_EXTRACT TO READ_.
****

5                                        FEES AND EXPENSES

 

5.1                              During the period of this Agreement and subject to the remaining provisions of this clause 5 and to Amphion complying with its obligations under this Agreement, Amphion shall be entitled, in consideration of the performance of its obligations under this Agreement, to Fees at a rate of US$5,000 per month (inclusive of any value added tax or other applicable tax).

 

5



 

5.2                              The fee detailed in clause 5.1 above shall be earned and accrue monthly in arrears, but shall be paid to Amphion by Motif only: (i) within 10 Business Days following Motif raising funds of at least £4.3 million, calculated from the total of the funds raised at Admission and the funds raised in any Secondary Fundraise; or (ii) at the board’s discretion should Motif raise funds in excess of £1.5 million but less than £4.3 million, calculated from the total of funds raised at Admission and the funds raised in any Secondary Fundraise.

 

5.3                              Subject to clause 3.4, Motif shall reimburse Amphion any Expenses incurred by Amphion or Mr Bertoldi in the provision of the Services within 10 days of receipt of the invoice in respect of the same accompanied by adequate evidence of each Expense Claim having been incurred.

 

5.4                              Amphion shall submit invoices to Motif:

 

(a)                                for any Fees payable under clause 5.1, at monthly intervals on the last Working Day of each month; and

 

(b)                                for any Expenses payable under clause 5.3 at monthly intervals on the last Working Day of each month.

 

5.5                              Each invoice submitted to Motif in accordance with clause 5.4 shall clearly show:

 

(a)                                the period in respect of which the invoice is issued;

 

(b)                                the total amount payable;

 

(c)                                 the calculation of the amount payable, showing the number of Working Hours spent by Mr Bertoldi in the provision of the Services; and

 

(d)                                the amount of any value added tax or other applicable tax which is additionally payable.

 

5.6                              Payment in full or in part of any Fees or Expenses shall be without prejudice to any claims or rights of Motif or any Motif Group Supplier against Amphion or Mr Bertoldi in respect of the provision of the Services.

****

_WHAT THE TASK REQUIRES_.
In the fees and expenses clause, at what rate is Amphion entitled to Fees? You won't need the data that comes next.

_DATA EXCERPTS_.
****

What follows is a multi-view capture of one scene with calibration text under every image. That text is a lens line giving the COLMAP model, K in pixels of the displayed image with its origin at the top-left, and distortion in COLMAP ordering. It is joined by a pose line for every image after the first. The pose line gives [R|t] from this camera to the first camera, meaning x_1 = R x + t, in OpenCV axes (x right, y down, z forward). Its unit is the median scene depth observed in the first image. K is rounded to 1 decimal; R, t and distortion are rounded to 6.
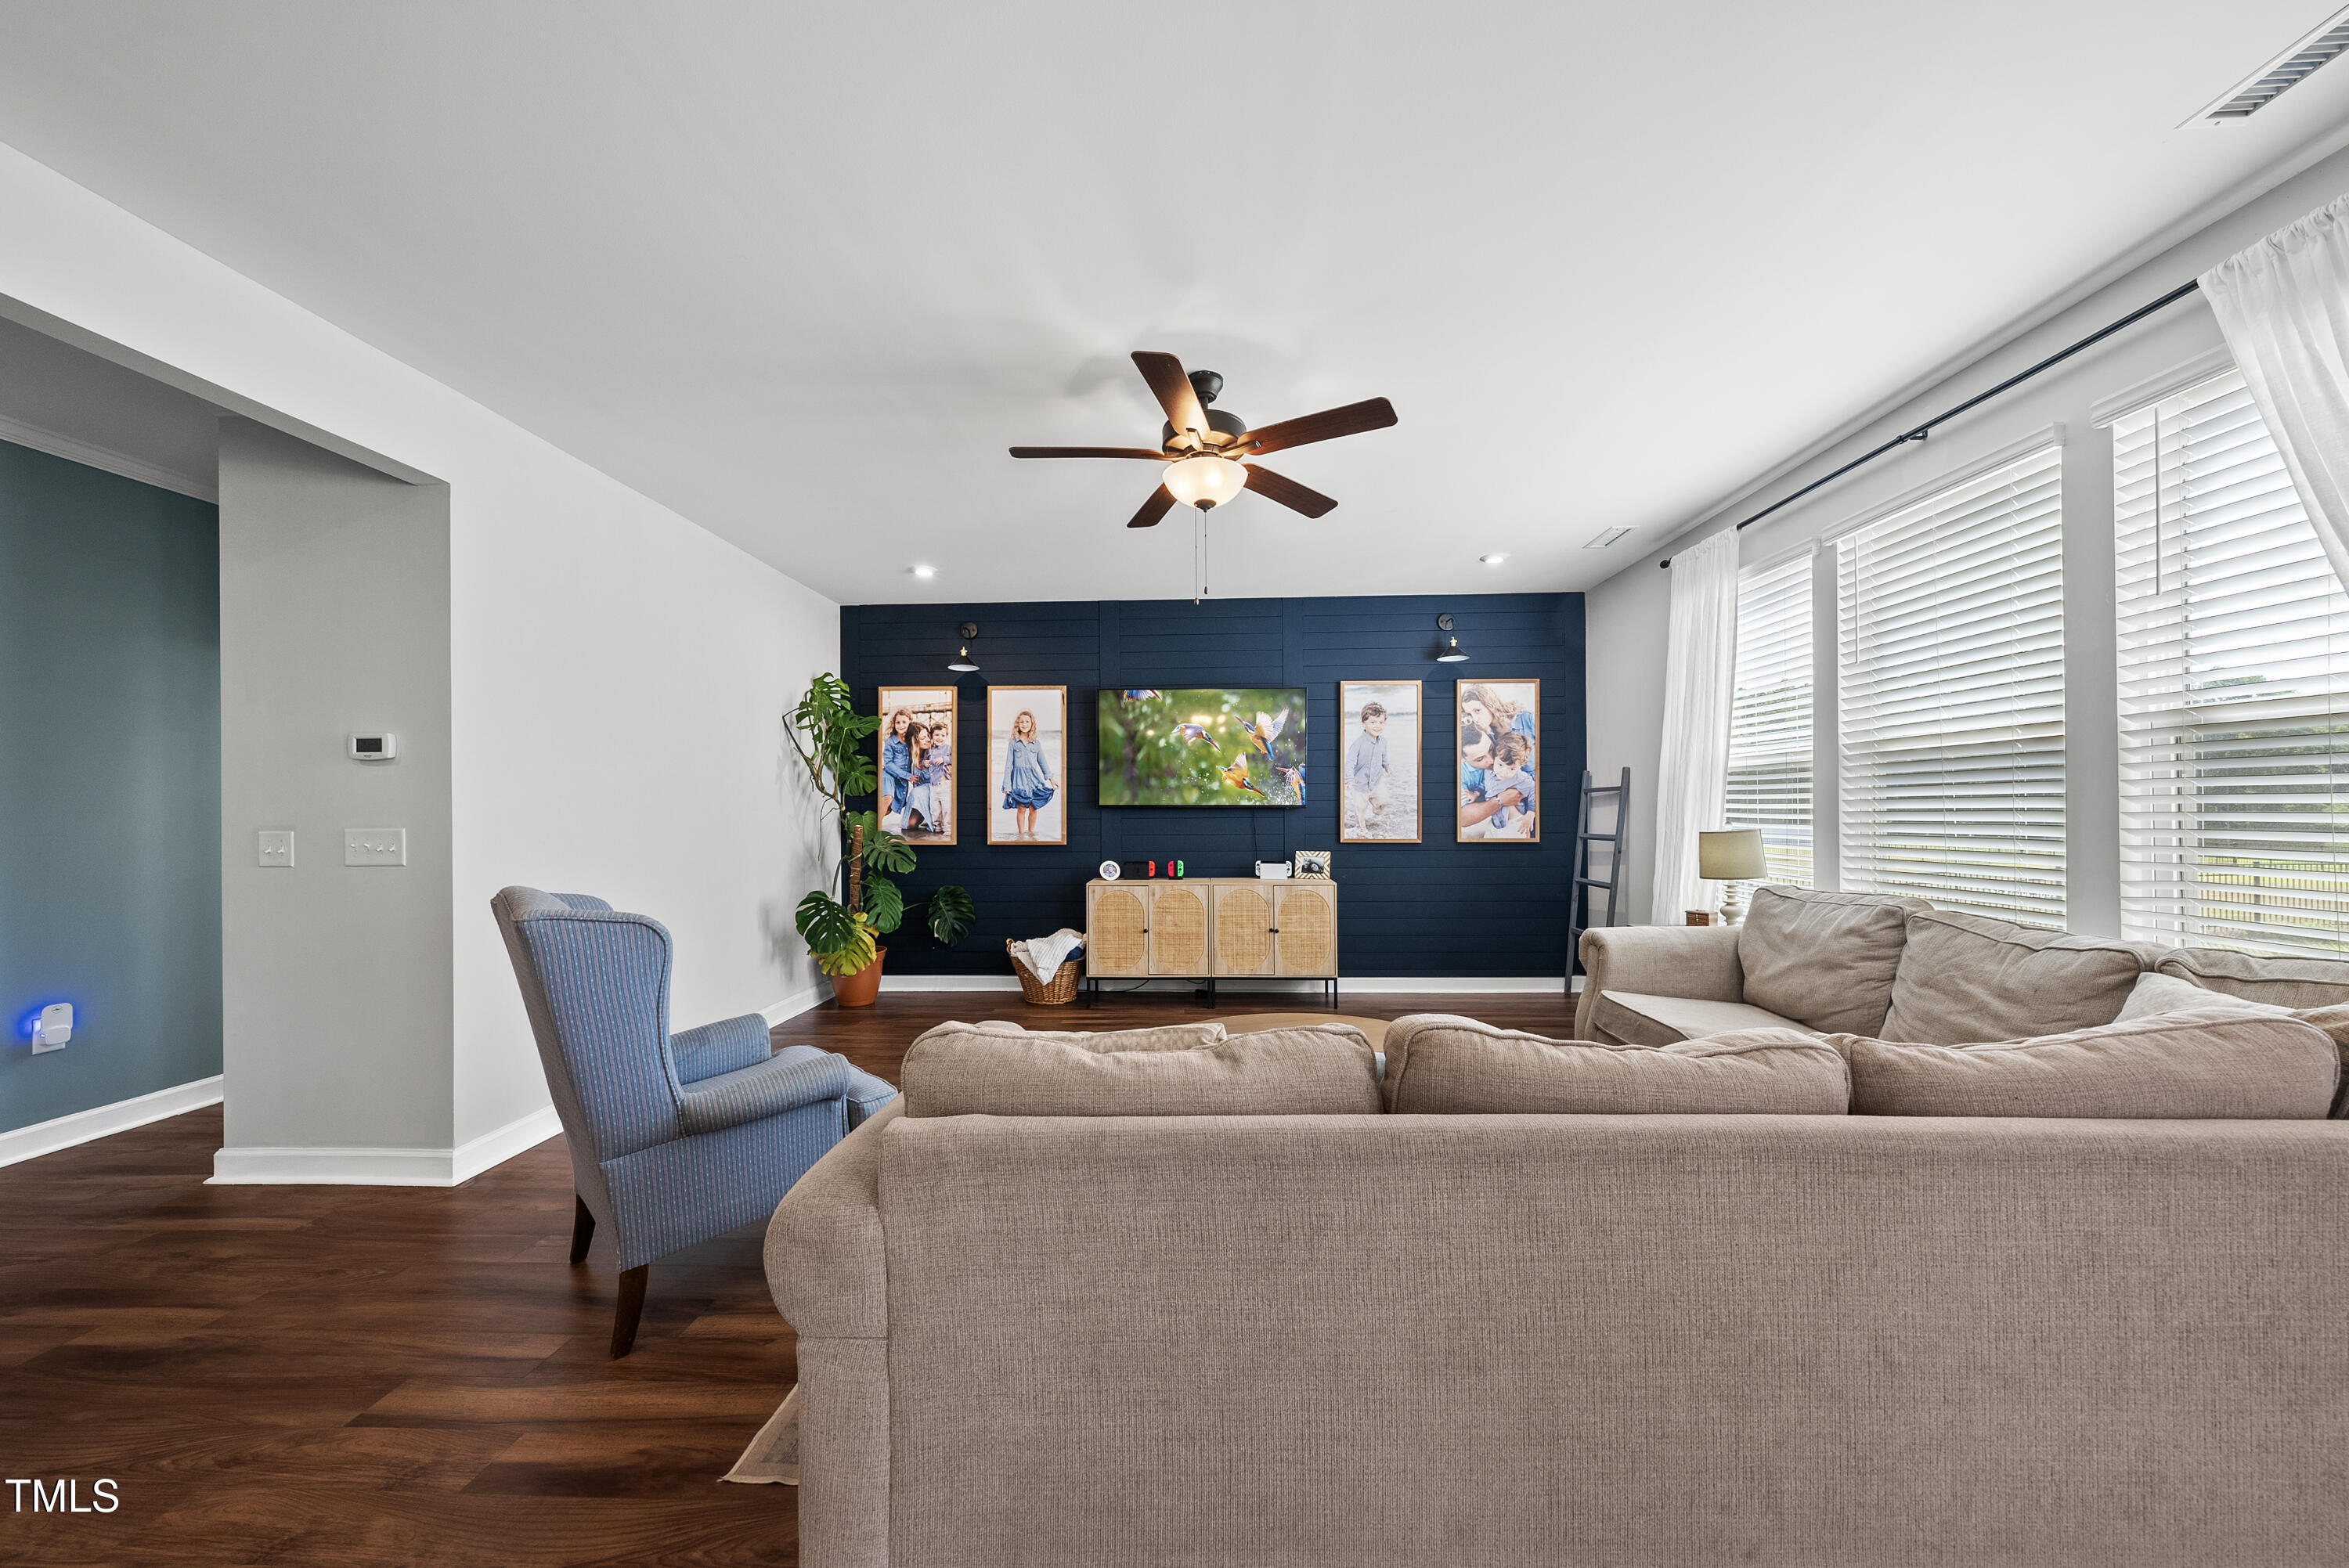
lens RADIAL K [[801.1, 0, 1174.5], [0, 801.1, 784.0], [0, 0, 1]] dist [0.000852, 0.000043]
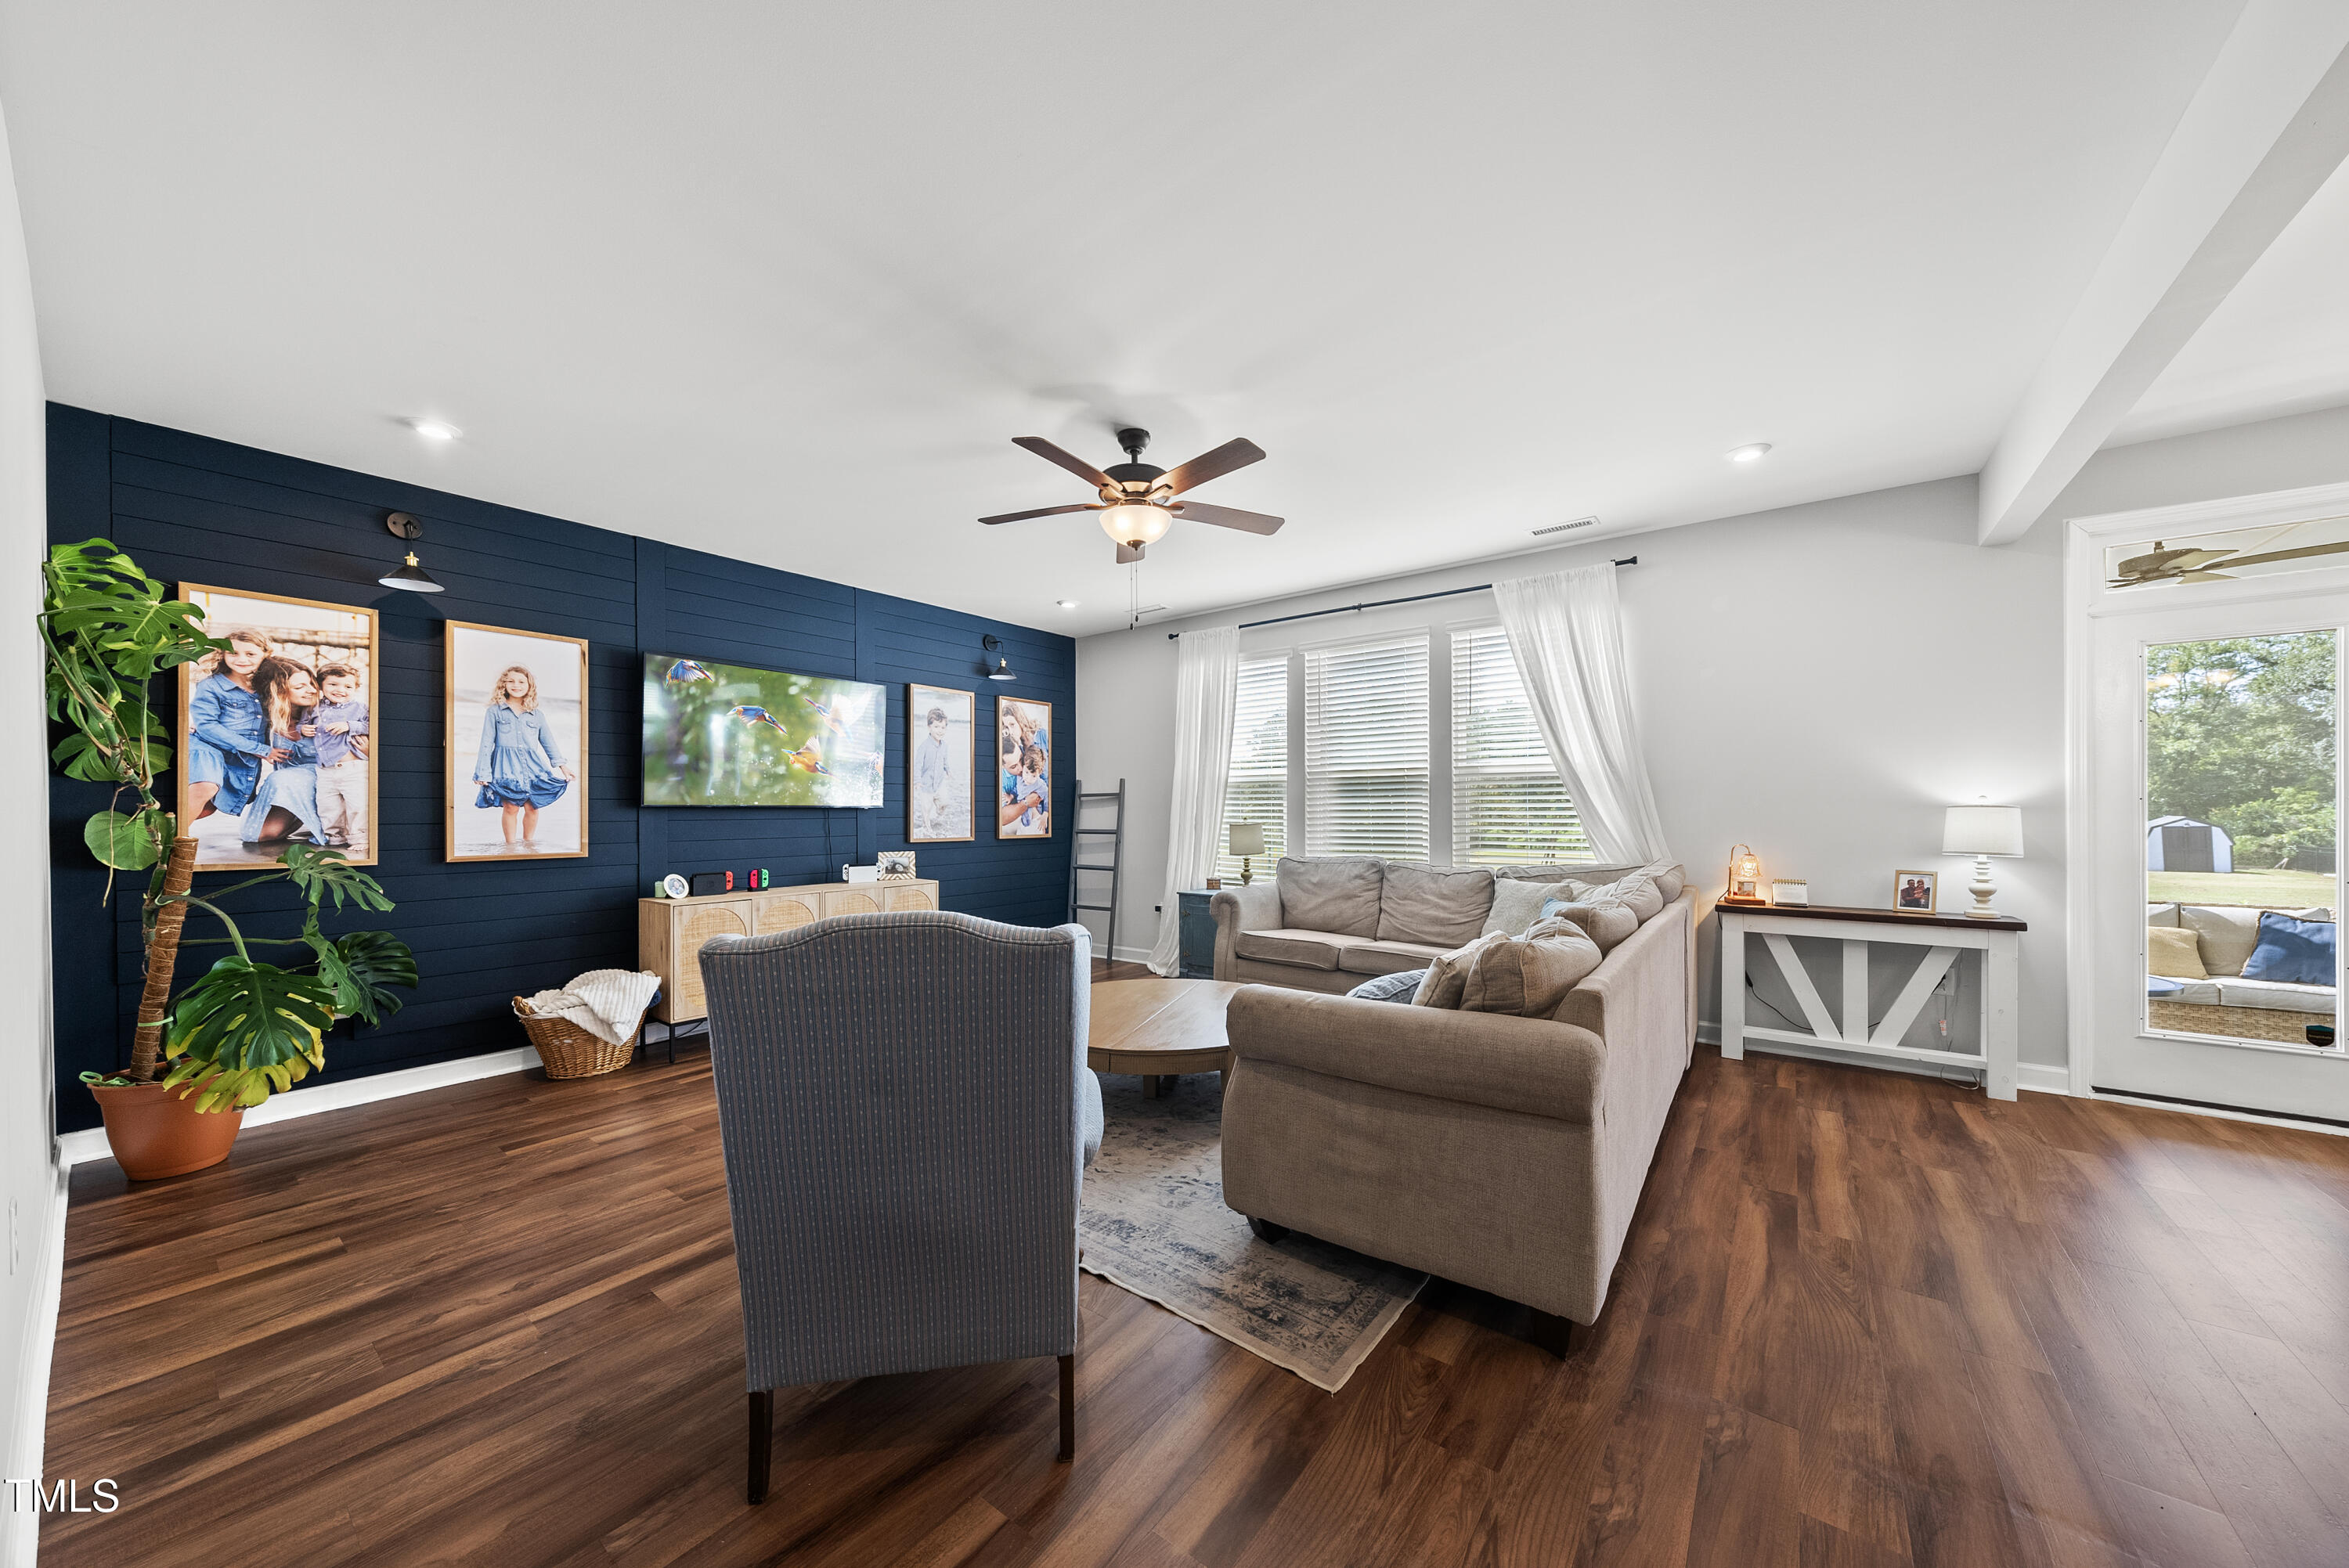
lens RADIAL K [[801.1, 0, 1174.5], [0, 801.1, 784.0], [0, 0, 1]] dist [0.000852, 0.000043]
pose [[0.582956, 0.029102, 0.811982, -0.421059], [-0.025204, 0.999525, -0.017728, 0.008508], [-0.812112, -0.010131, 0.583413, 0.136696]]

****

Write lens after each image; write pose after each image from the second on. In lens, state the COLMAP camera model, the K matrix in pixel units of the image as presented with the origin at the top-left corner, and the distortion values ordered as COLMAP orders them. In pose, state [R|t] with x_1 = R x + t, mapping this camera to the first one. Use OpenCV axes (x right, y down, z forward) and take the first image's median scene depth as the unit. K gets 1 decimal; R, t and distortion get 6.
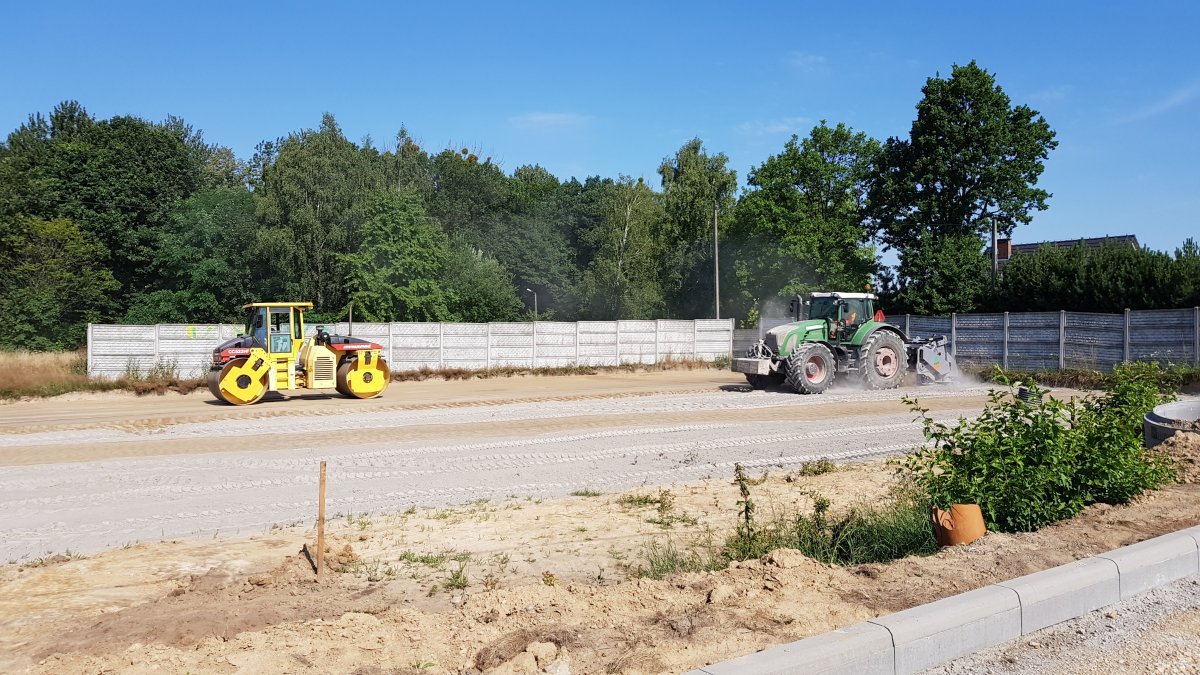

****

_WORKED SOLUTION_.
US$5,000 per month, inclusive of any value added tax or other applicable tax.